#137 「老後2000万円問題」とは?

2019年、金融庁の金融審議会「市場ワーキング・グループ」が発表した報告書の内容が大きな話題となった。
かいつまんで言うと、高齢化が進んで平均寿命が長くなった現代では、公的年金だけで生活していくことは厳しく、老後20~30 年間で約1,300 万円~2,000 万円が不足するという内容である。

具体的になぜ2000万円が不足するかを見ていこう。
まず、モデルとなるのは夫65歳以上、妻60歳以上の夫婦のみの無職世帯で、毎月約5万円の不足が生じる。30年間生きるとすると不足額がおよそ2000万円になるという試算だ。「2,000万円」という金額はモデルケースであり、現役時の職業や老後のライフスタイルによって不足する金額は大きく左右すると考えられる。
しかし、「老後2000万円」というワードのインパクトは絶大で、多くの人が老後資金について考えるきっかけとなった。

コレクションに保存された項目
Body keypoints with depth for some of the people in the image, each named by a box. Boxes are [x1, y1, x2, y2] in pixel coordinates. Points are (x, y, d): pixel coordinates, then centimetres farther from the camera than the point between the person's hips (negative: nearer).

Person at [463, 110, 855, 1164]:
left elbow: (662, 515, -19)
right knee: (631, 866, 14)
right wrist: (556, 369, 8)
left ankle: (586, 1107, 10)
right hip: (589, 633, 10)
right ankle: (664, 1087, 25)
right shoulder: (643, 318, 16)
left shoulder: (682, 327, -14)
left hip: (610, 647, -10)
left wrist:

» 課題
「老後2000万円問題」を解説した文章を、最後の文の後から続けること。 これらの項目は今回の作業とは関係がない。

» 演習の結果
重要なのはこの問題提起をしているのが金融庁だということだ。老後2000万円問題と同時に、NISAなどの投資方法が紹介されることが多い。つまり、老後は2000万円も資金が不足してしまう→だから若いうちから投資をして増やさなければならないというロジックだ。
老後2000万円という金額が妥当なのか、投資をする必要があるのかという問題は別として、政府が国民に対して投資をすることを推奨しているというのは確かだ。

2022年からは学習指導要領が改訂され、高校家庭科で投資教育が行われるようになった。投資のことなどまったく教わらずに育った20代以上の世代でも、これからの時代は投資に対する知識は否が応にも必要不可欠になっていくだろう。